Die Verminderung unterbleibt für die Kalendermonate,
für die der Angestellte keine Bezüge erhalten hat wegen der
…
- Beschäftigungsverbote nach § 3 Abs. 2 und § 6 Abs. 1 des Mutterschutzgesetzes,
- Inanspruchnahme des Erziehungsurlaubs nach dem Bundeserziehungsgeldgesetz bis zur Vollendung des 12. Lebensmonats des Kindes,
…”
§ 3 BAT lautet – soweit hier einschlägig:
„§ 3 Ausnahmen vom Geltungsbereich
Dieser Tarifvertrag gilt nicht für
…
- Angestellte, die im Sinne des § 8 SGB IV – ohne Berücksichtigung des § 8 Abs. 2 Satz 1 SGB IV – geringfügig beschäftigt oder als Studierende nach § 6 Abs. 1 Nr. 3 SGB V versicherungsfrei sind oder die nebenberuflich tätig sind,
…”
2. Die Klägerin erfüllt die Anspruchsvoraussetzungen für die Zahlung einer Zuwendung gemäß § 1 Abs. 1 Zuwendungs-TV.

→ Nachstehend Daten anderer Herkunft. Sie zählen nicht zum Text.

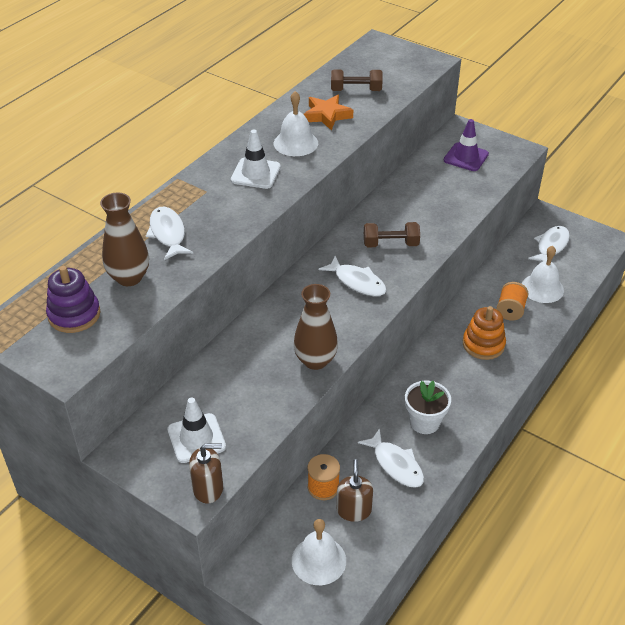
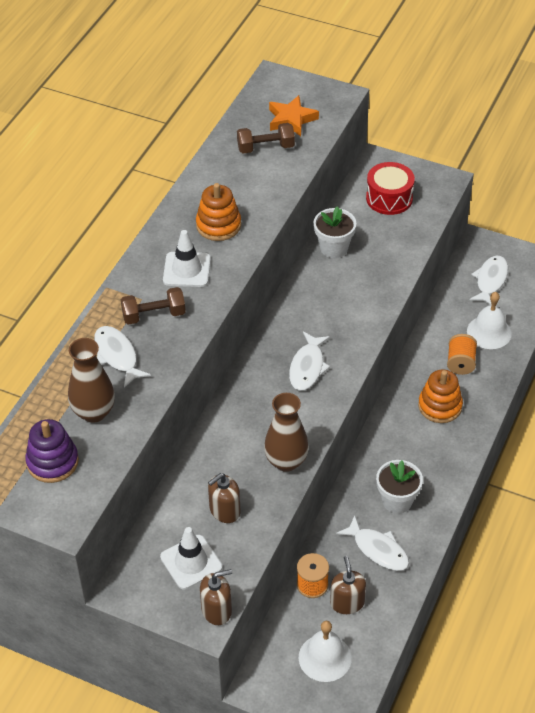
camera: 10 degrees left, 5 degrees up
white bell [274,91,318,156] -> orange stacking toy [196,183,241,241]
orange star [303,95,353,130] -> orange star moved to [269,95,319,136]
white fish [318,256,387,296] -> white fish turned 75 degrees clockwise [289,332,330,391]
brown dumbbell [364,222,420,247] -> brown dumbbell moved to [121,287,186,325]
purple traffic cone [444,119,489,171] -> red drum [366,162,415,215]
none -> brown soap dispenser [208,473,240,523]
none -> white flower pot [313,206,356,258]

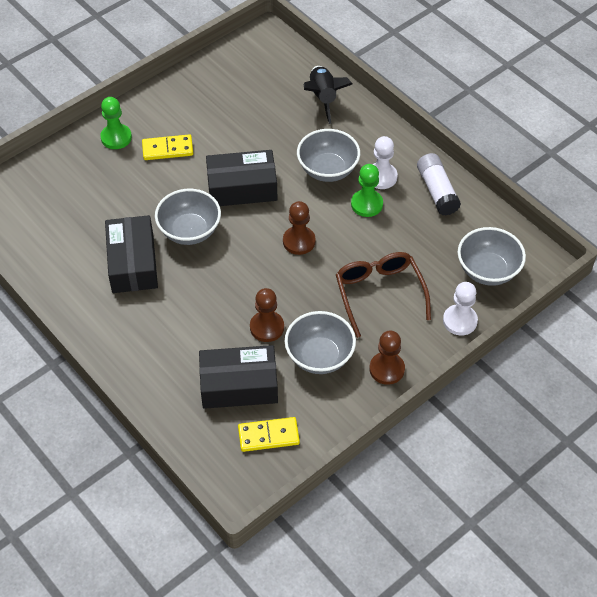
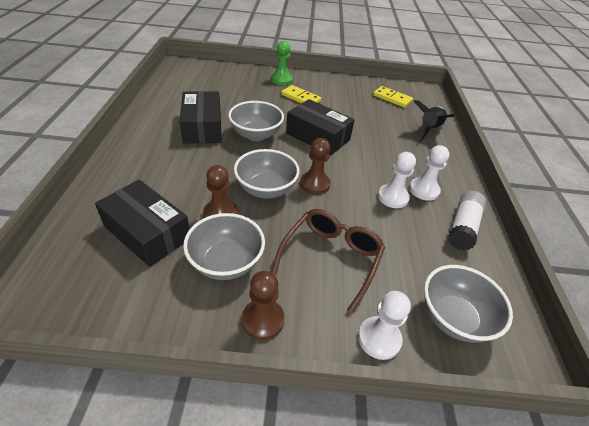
camera: 40 degrees right, 10 degrees down
black box [105,215,158,293] -> black box turned 45 degrees counterclockwise [180,91,222,144]
yellow domino [238,417,300,452] -> yellow domino moved to [373,86,413,108]
grey bowl [297,129,360,182] -> grey bowl moved to [234,149,299,199]
green pawn [351,164,383,217] -> white pawn [378,152,416,208]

Sie stand am 1. Dezember 1995 als Angestellte im öffentlichen Dienst und war nicht für den ganzen Monat Dezember ohne Vergütung zur Ausübung einer entgeltlichen Beschäftigung oder Erwerbstätigkeit beurlaubt (§ 1 Abs. 1 Nr. 1 Zuwendungs-TV).
Darüber hinaus hatte sie seit dem 1. Oktober 1995 ununterbrochen als Angestellte im öffentlichen Dienst gestanden (§ 1 Abs. 1 Nr. 2 Zuwendungs-TV) und war nicht bis einschließlich 31. März 1996 aus dem Arbeitsverhältnis ausgeschieden (§ 1 Abs. 1 Nr. 3 Zuwendungs-TV).
3. Der Zuwendungs-TV findet zugunsten der Klägerin Anwendung.
a) Wie sich aus der Präambel zum Zuwendungs-TV ergibt, gilt dieser nur für Angestellte, deren Arbeitsverhältnis durch den BAT geregelt ist. Dies ist bei der Klägerin der Fall.
Auf ihr Vollzeitarbeitsverhältnis mit der Beklagten als Krankenschwester fand – wie das Landesarbeitsgericht festgestellt hat – der BAT Anwendung. Mit der Inanspruchnahme des Erziehungsurlaubs durch die Klägerin ruhte dieses Arbeitsverhältnis (st. Rechtsprechung; vgl. BAG Urteil vom 24. Mai 1995 – 10 AZR 619/94 – AP Nr. 175 zu § 611 BGB Gratifikation und BAG Urteil vom 10. Februar 1993 – 10 AZR 450/91 – AP Nr. 7 zu § 15 BErzGG).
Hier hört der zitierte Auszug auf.